CUDA drivers for Dell T7500 with nVidia TESLA K20Xm GPU
The first machine, a T7500, had the K20Xm GPU card as well as an old Quadro FX1800 graphics card (working well at high res). I first checked the pre-installation checklist for the -440 release drivers to ensure I have the correct starting point. I downloaded the run file (by selecting the options for OS etc. from the nVidia website), and tried running it from a terminal session with the lightdm service stopped. It initially warned that the “pre-installation script failed”, but reading other forums I continued through this. It then said it detected the old Quadro FX1800 GPU but would ignore it (I felt this promising as I need to use the TESLA K20Xm). I chose yes to DKMS module installation, and then after restart I was unable to log-in (login loop logging me back out immediately). Most forums report the login loop is to be corrected by either removing nVidia drivers or checking permissions on .Xautority and .XICEauthority (both had correct permissions). Removal of the drivers didn’t fix the problem, I had to remove all of the display manager and lightdm packages and re-install, but then I was left without the GPU drivers. I tried the run file installation again, but after having blacklisted Nouveau. The GPU didn’t work (nvidia-smi didn’t run correctly, despite path set) and my display settings were very poor.
Thinking that perhaps the nVidia Quadro FX graphics card was compounding the problem, I replaced this with an ATI Radeon graphics card ("[AMD/ATI] RV710/M92 [Mobility Radeon HD 4530/4570/545v]"). I installed the Radeon drivers and had it running nicely (with high res), and then re-attempted the -440 drivers installation again via run file. When this failed, I then removed everything and tried by adding a PPA and installing using apt-get install nvidia-440 and the CUDA packages, again this did not work. I also tried “ubuntu-drivers autoinstall”, and this didn’t work. This T7500 workstation is now left with broken packages, non-installed GPU and low-res graphics. It appears that the menu bars and icons are now missing from LightDM.

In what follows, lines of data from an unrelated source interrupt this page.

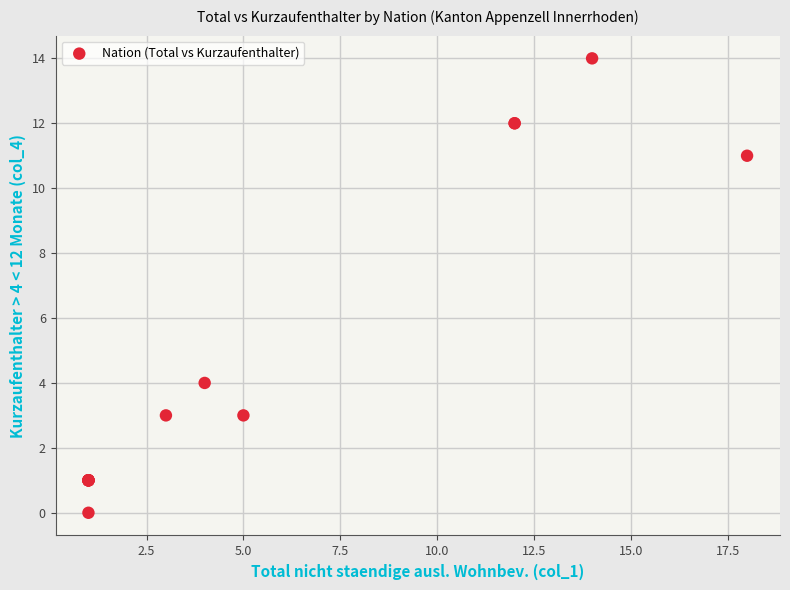

What Y value in the scatter plot is closest to 7?

4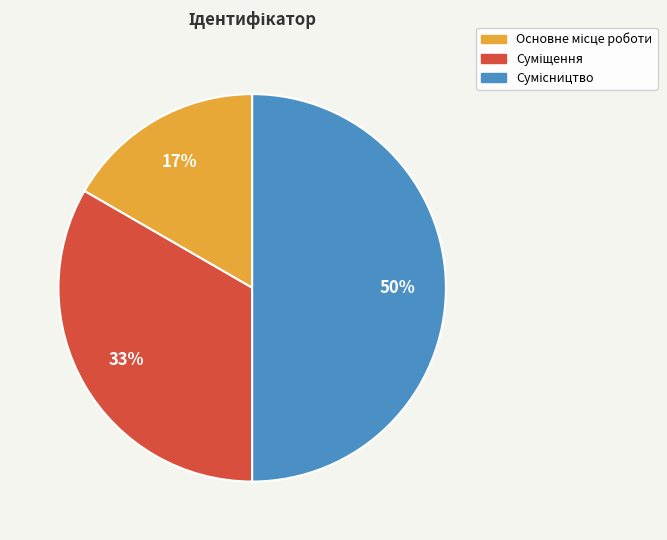

To the nearest percent, what is the difference between the largest and smallest slice percentages?

33%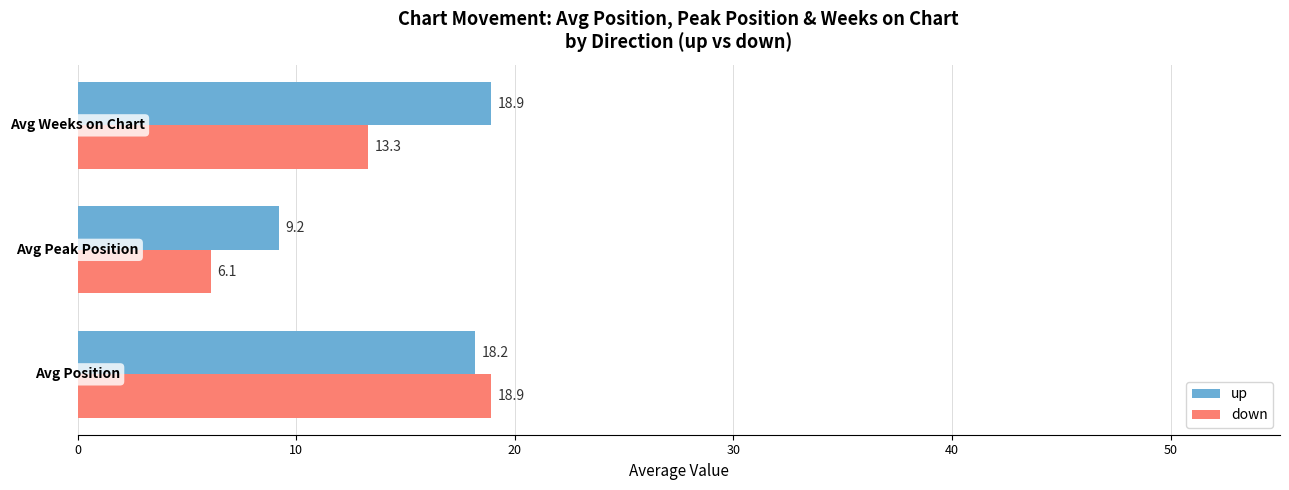

Which series has the largest range (max minus min)?

down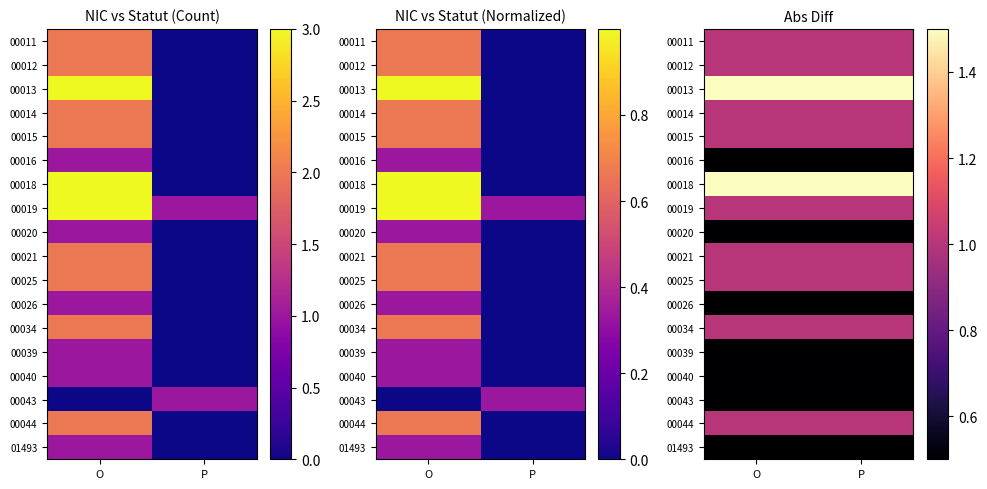

Is the value of 00015 at O greater than the value of 00043 at P?

Yes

CUDA drivers for Dell T7400 with nVidia TESLA K20Xm GPU
The next machine (which also has a TESLA K20Xm GPU), is a Dell T7400 with an old (but working fine) nVidia Quadro NVS300 (“NVIDIA Corporation GT218 [NVS 300] (rev a2)”). I tried the the CUDA-drivers installation run file, which I understand has options to install drivers, cuda drivers, cuda samples, etc. Again, I first shutdown the lightdm service and blacklisted nouveau. After installation, I experienced similar problems. The graphics drivers were disrupted. I then tried removing the K20 GPU drivers “nvidia-uninstall”, and trying again but using PPA and first 418 and then 430 drivers, again no luck. This workstation also now has the same issue with the login loop.
So my question: i) How does one correctly install the nVidia GPU drivers alongside a graphics card (without disrupting the graphics card drivers as, understandably, the GPU has no graphics port). Also, how does the DKMS work with nVidia drivers, and should I be using that? (All I understand is that it maintains kernal builds which is useful for future updates, re-builds of the kernal).
These two machines are part of a cluster which is running Infiniband without a switch, it was tricky to get this fabric up and running with the Mellanox drivers so I don’t wish to go-about re-installing Ubuntu 16.04 (also a lot of work/configuration has been done since which I don’t want to have to re-do). Can someone please suggest what I can do to get the GPUs running on these machines.
This is driving me crazy, I feel it shouldn’t be this hard!
Help would be greatly appreciated. Many thanks in advance!